Emi’s face scrunched inward, pulled by the gravity of rage. Her hand immediately followed. Palm on Quinn’s cheek, her thumb instantly found itself thrust deep inside his eye socket, leading to a satisfying squish.
“Fuck!” Quinn flopped to the ground in pain, clinging to his bleeding eye.
“You also made my life a living fucking hell,” Emi snarled, completely unrecognizable as the composed girl in the bar earlier. She bent down and stared into Quinn’s tearful good eye while writhing in pain. He wasn’t afraid of her. Emi knew that. He was only afraid of himself.
With a frigid expression and lips lined with poison, Emi whispered, “It took so long before I could be intimate with Kallum.”
A stake to the heart.
Emi watched Quinn’s body grow still and close his eyes. There was no fight left in him. Death seemed more preferable to him at this point. Emi knew she had driven the point home and would not grant Quinn the escape he so desperately craved. She brushed her fingers along his gouged eye and felt the irritating tingle in her head.
Emi stood.
She had made her point crystal clear. The despondent man below was on board with her mission. Eye perfectly healed, he remained silent as Emi turned to leave.

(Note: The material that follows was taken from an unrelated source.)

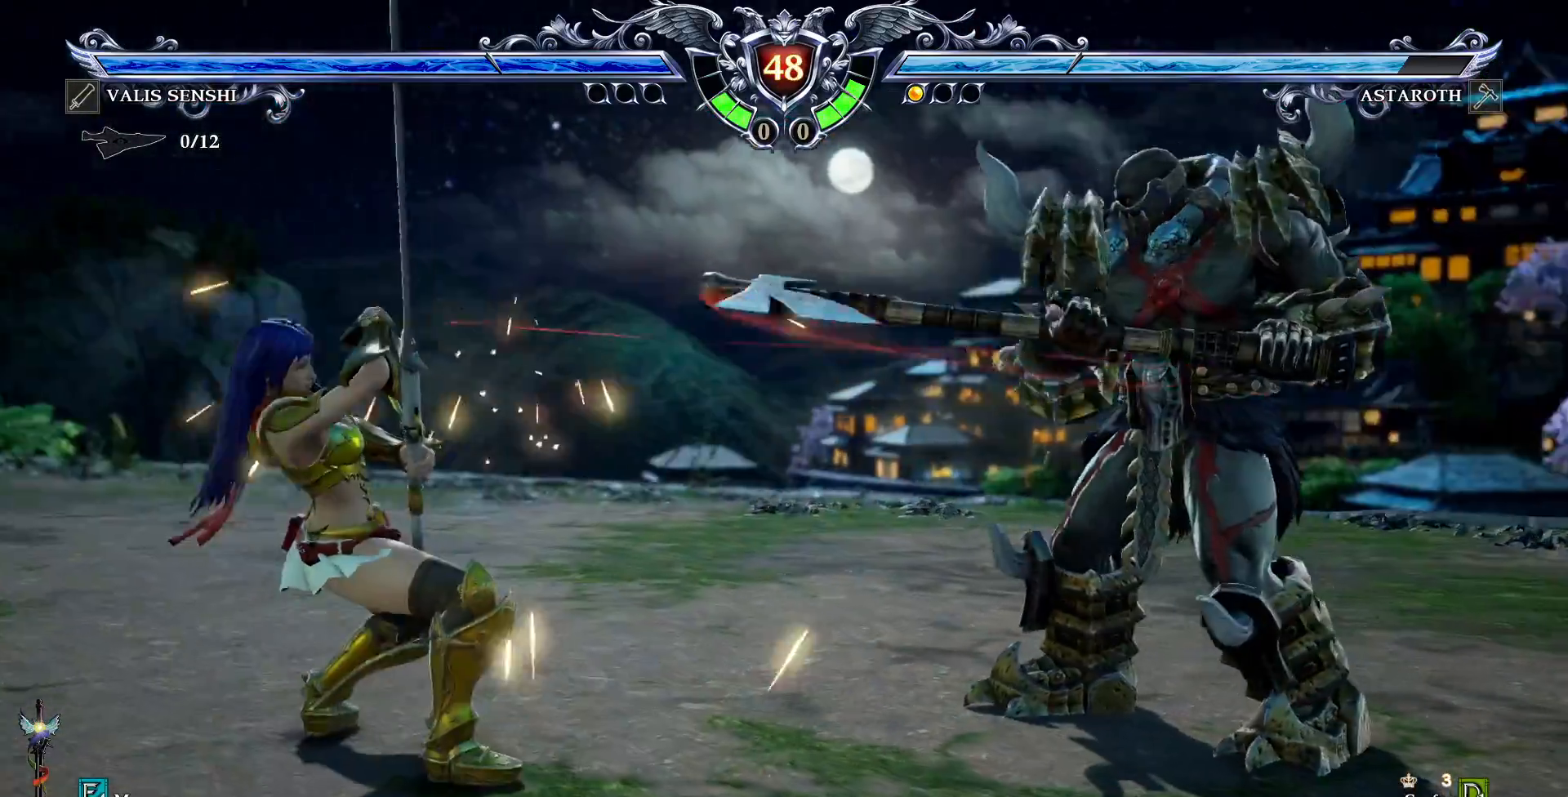
{"dt_ms": 500, "buttons": ["CROSS"], "events": [[183, "CROSS", "down"]]}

“What if Kallum dies?” he cried out, voice twisted by anxiety. But, it was honest.
Emi walked over and set her bloody hand on the doorknob before answering.
“You love him too, and you want to protect him. So why don’t you try using your magic and find out what happens.”
“I faced my shit. Now it’s your turn,” Emi said, twisting the doorknob and pulling. She looked back at Quinn, huddled next to a tiny pool of blood. He looked so incredibly pathetic.
“You’re not your father,” Emi said compassionately to the boy that raised her and stepped into the hallway, closing the door to leave Quinn alone with his thoughts.